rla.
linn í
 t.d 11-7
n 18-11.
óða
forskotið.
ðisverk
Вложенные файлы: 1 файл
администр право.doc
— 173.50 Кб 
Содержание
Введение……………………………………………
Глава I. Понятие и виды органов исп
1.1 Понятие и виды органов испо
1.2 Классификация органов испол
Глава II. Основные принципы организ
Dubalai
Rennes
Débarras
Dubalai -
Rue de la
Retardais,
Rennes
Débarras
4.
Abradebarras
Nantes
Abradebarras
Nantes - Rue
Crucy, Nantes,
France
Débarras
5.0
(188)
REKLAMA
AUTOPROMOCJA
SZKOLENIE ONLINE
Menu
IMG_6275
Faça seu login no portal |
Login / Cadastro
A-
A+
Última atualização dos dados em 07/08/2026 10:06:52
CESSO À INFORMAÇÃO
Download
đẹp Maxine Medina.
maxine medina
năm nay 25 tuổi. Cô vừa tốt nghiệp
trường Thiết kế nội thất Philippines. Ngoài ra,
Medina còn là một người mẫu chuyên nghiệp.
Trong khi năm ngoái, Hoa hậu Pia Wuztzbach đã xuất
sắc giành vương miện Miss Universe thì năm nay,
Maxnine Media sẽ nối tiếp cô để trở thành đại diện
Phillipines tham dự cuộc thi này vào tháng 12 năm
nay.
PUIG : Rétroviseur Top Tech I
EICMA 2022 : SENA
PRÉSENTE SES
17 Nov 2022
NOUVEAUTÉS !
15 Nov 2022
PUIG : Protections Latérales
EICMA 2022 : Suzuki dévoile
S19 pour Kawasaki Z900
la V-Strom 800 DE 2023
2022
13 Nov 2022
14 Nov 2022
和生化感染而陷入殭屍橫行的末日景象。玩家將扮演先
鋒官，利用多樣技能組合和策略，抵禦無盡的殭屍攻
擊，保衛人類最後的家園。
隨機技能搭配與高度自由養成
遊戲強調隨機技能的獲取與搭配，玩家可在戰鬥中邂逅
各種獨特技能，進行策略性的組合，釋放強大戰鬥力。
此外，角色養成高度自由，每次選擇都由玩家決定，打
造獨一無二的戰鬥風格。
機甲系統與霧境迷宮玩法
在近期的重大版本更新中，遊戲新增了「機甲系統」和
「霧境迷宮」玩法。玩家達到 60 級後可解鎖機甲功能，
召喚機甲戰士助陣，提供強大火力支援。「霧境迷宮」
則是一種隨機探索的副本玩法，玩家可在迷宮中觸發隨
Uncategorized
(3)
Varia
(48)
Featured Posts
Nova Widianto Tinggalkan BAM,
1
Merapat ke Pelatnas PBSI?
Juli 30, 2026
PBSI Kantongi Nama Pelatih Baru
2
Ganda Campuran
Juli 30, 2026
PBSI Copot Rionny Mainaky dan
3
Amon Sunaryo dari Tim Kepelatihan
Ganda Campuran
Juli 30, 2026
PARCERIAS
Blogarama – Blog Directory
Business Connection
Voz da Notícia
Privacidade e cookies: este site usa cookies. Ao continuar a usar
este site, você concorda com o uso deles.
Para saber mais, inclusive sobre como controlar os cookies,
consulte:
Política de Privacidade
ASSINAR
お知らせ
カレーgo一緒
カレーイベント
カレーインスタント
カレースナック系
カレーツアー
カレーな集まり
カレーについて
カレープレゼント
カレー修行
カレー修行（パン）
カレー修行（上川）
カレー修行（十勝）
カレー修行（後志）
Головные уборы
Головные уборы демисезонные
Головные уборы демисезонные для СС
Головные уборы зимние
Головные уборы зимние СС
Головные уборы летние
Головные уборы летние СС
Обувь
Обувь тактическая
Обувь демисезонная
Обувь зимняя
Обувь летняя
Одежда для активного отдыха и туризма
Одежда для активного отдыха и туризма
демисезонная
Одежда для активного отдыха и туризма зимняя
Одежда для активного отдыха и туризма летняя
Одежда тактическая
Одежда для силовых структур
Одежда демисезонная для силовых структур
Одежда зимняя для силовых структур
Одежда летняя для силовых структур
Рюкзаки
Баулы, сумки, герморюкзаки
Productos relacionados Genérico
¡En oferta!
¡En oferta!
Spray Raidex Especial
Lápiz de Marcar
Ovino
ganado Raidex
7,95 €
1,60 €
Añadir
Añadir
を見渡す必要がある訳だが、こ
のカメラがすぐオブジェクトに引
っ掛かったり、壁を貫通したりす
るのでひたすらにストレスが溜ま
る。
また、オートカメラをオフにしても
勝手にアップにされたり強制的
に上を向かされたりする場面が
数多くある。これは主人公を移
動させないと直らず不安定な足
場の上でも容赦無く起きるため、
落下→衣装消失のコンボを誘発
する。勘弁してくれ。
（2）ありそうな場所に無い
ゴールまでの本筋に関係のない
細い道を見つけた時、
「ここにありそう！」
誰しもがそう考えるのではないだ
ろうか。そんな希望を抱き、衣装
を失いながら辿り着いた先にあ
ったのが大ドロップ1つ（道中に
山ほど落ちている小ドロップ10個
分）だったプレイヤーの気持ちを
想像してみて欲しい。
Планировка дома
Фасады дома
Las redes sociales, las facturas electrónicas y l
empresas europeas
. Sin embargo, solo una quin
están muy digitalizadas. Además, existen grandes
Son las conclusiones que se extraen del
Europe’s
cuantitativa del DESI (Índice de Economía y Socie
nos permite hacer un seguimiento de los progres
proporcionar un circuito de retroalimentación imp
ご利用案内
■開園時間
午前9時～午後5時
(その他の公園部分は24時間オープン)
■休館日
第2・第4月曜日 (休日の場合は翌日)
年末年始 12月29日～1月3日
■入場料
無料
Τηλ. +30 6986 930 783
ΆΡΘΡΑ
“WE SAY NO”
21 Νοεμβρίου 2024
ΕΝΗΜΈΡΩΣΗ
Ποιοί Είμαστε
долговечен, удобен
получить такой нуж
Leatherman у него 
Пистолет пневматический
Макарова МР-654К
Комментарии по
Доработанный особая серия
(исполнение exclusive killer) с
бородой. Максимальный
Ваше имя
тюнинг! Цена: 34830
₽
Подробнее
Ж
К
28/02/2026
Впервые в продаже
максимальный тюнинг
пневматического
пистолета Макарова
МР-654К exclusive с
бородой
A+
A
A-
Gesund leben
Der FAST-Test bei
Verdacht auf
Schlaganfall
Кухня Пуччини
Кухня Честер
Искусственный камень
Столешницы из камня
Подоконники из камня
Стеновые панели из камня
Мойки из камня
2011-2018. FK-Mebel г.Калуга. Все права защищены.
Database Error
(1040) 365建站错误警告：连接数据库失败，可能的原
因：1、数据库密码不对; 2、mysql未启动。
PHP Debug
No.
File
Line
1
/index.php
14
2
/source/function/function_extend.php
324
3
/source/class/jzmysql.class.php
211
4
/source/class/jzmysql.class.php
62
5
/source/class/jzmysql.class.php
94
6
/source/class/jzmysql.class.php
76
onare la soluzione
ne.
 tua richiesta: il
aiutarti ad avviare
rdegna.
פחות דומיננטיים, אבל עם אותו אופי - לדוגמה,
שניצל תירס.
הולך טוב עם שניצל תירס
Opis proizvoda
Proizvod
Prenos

☆ ☆ ☆ ☆

• _EXERCISE AIM_: Retype every line of the data above character for character, keeping the original line breaks.

• _REPLY_:
rla.
linn í
 t.d 11-7
n 18-11.
óða
forskotið.
ðisverk
Вложенные файлы: 1 файл
администр право.doc
— 173.50 Кб 
Содержание
Введение……………………………………………
Глава I. Понятие и виды органов исп
1.1 Понятие и виды органов испо
1.2 Классификация органов испол
Глава II. Основные принципы организ
Dubalai
Rennes
Débarras
Dubalai -
Rue de la
Retardais,
Rennes
Débarras
4.
Abradebarras
Nantes
Abradebarras
Nantes - Rue
Crucy, Nantes,
France
Débarras
5.0
(188)
REKLAMA
AUTOPROMOCJA
SZKOLENIE ONLINE
Menu
IMG_6275
Faça seu login no portal |
Login / Cadastro
A-
A+
Última atualização dos dados em 07/08/2026 10:06:52
CESSO À INFORMAÇÃO
Download
đẹp Maxine Medina.
maxine medina
năm nay 25 tuổi. Cô vừa tốt nghiệp
trường Thiết kế nội thất Philippines. Ngoài ra,
Medina còn là một người mẫu chuyên nghiệp.
Trong khi năm ngoái, Hoa hậu Pia Wuztzbach đã xuất
sắc giành vương miện Miss Universe thì năm nay,
Maxnine Media sẽ nối tiếp cô để trở thành đại diện
Phillipines tham dự cuộc thi này vào tháng 12 năm
nay.
PUIG : Rétroviseur Top Tech I
EICMA 2022 : SENA
PRÉSENTE SES
17 Nov 2022
NOUVEAUTÉS !
15 Nov 2022
PUIG : Protections Latérales
EICMA 2022 : Suzuki dévoile
S19 pour Kawasaki Z900
la V-Strom 800 DE 2023
2022
13 Nov 2022
14 Nov 2022
和生化感染而陷入殭屍橫行的末日景象。玩家將扮演先
鋒官，利用多樣技能組合和策略，抵禦無盡的殭屍攻
擊，保衛人類最後的家園。
隨機技能搭配與高度自由養成
遊戲強調隨機技能的獲取與搭配，玩家可在戰鬥中邂逅
各種獨特技能，進行策略性的組合，釋放強大戰鬥力。
此外，角色養成高度自由，每次選擇都由玩家決定，打
造獨一無二的戰鬥風格。
機甲系統與霧境迷宮玩法
在近期的重大版本更新中，遊戲新增了「機甲系統」和
「霧境迷宮」玩法。玩家達到 60 級後可解鎖機甲功能，
召喚機甲戰士助陣，提供強大火力支援。「霧境迷宮」
則是一種隨機探索的副本玩法，玩家可在迷宮中觸發隨
Uncategorized
(3)
Varia
(48)
Featured Posts
Nova Widianto Tinggalkan BAM,
1
Merapat ke Pelatnas PBSI?
Juli 30, 2026
PBSI Kantongi Nama Pelatih Baru
2
Ganda Campuran
Juli 30, 2026
PBSI Copot Rionny Mainaky dan
3
Amon Sunaryo dari Tim Kepelatihan
Ganda Campuran
Juli 30, 2026
PARCERIAS
Blogarama – Blog Directory
Business Connection
Voz da Notícia
Privacidade e cookies: este site usa cookies. Ao continuar a usar
este site, você concorda com o uso deles.
Para saber mais, inclusive sobre como controlar os cookies,
consulte:
Política de Privacidade
ASSINAR
お知らせ
カレーgo一緒
カレーイベント
カレーインスタント
カレースナック系
カレーツアー
カレーな集まり
カレーについて
カレープレゼント
カレー修行
カレー修行（パン）
カレー修行（上川）
カレー修行（十勝）
カレー修行（後志）
Головные уборы
Головные уборы демисезонные
Головные уборы демисезонные для СС
Головные уборы зимние
Головные уборы зимние СС
Головные уборы летние
Головные уборы летние СС
Обувь
Обувь тактическая
Обувь демисезонная
Обувь зимняя
Обувь летняя
Одежда для активного отдыха и туризма
Одежда для активного отдыха и туризма
демисезонная
Одежда для активного отдыха и туризма зимняя
Одежда для активного отдыха и туризма летняя
Одежда тактическая
Одежда для силовых структур
Одежда демисезонная для силовых структур
Одежда зимняя для силовых структур
Одежда летняя для силовых структур
Рюкзаки
Баулы, сумки, герморюкзаки
Productos relacionados Genérico
¡En oferta!
¡En oferta!
Spray Raidex Especial
Lápiz de Marcar
Ovino
ganado Raidex
7,95 €
1,60 €
Añadir
Añadir
を見渡す必要がある訳だが、こ
のカメラがすぐオブジェクトに引
っ掛かったり、壁を貫通したりす
るのでひたすらにストレスが溜ま
る。
また、オートカメラをオフにしても
勝手にアップにされたり強制的
に上を向かされたりする場面が
数多くある。これは主人公を移
動させないと直らず不安定な足
場の上でも容赦無く起きるため、
落下→衣装消失のコンボを誘発
する。勘弁してくれ。
（2）ありそうな場所に無い
ゴールまでの本筋に関係のない
細い道を見つけた時、
「ここにありそう！」
誰しもがそう考えるのではないだ
ろうか。そんな希望を抱き、衣装
を失いながら辿り着いた先にあ
ったのが大ドロップ1つ（道中に
山ほど落ちている小ドロップ10個
分）だったプレイヤーの気持ちを
想像してみて欲しい。
Планировка дома
Фасады дома
Las redes sociales, las facturas electrónicas y l
empresas europeas
. Sin embargo, solo una quin
están muy digitalizadas. Además, existen grandes
Son las conclusiones que se extraen del
Europe’s
cuantitativa del DESI (Índice de Economía y Socie
nos permite hacer un seguimiento de los progres
proporcionar un circuito de retroalimentación imp
ご利用案内
■開園時間
午前9時～午後5時
(その他の公園部分は24時間オープン)
■休館日
第2・第4月曜日 (休日の場合は翌日)
年末年始 12月29日～1月3日
■入場料
無料
Τηλ. +30 6986 930 783
ΆΡΘΡΑ
“WE SAY NO”
21 Νοεμβρίου 2024
ΕΝΗΜΈΡΩΣΗ
Ποιοί Είμαστε
долговечен, удобен
получить такой нуж
Leatherman у него 
Пистолет пневматический
Макарова МР-654К
Комментарии по
Доработанный особая серия
(исполнение exclusive killer) с
бородой. Максимальный
Ваше имя
тюнинг! Цена: 34830
₽
Подробнее
Ж
К
28/02/2026
Впервые в продаже
максимальный тюнинг
пневматического
пистолета Макарова
МР-654К exclusive с
бородой
A+
A
A-
Gesund leben
Der FAST-Test bei
Verdacht auf
Schlaganfall
Кухня Пуччини
Кухня Честер
Искусственный камень
Столешницы из камня
Подоконники из камня
Стеновые панели из камня
Мойки из камня
2011-2018. FK-Mebel г.Калуга. Все права защищены.
Database Error
(1040) 365建站错误警告：连接数据库失败，可能的原
因：1、数据库密码不对; 2、mysql未启动。
PHP Debug
No.
File
Line
1
/index.php
14
2
/source/function/function_extend.php
324
3
/source/class/jzmysql.class.php
211
4
/source/class/jzmysql.class.php
62
5
/source/class/jzmysql.class.php
94
6
/source/class/jzmysql.class.php
76
onare la soluzione
ne.
 tua richiesta: il
aiutarti ad avviare
rdegna.
פחות דומיננטיים, אבל עם אותו אופי - לדוגמה,
שניצל תירס.
הולך טוב עם שניצל תירס
Opis proizvoda
Proizvod
Prenos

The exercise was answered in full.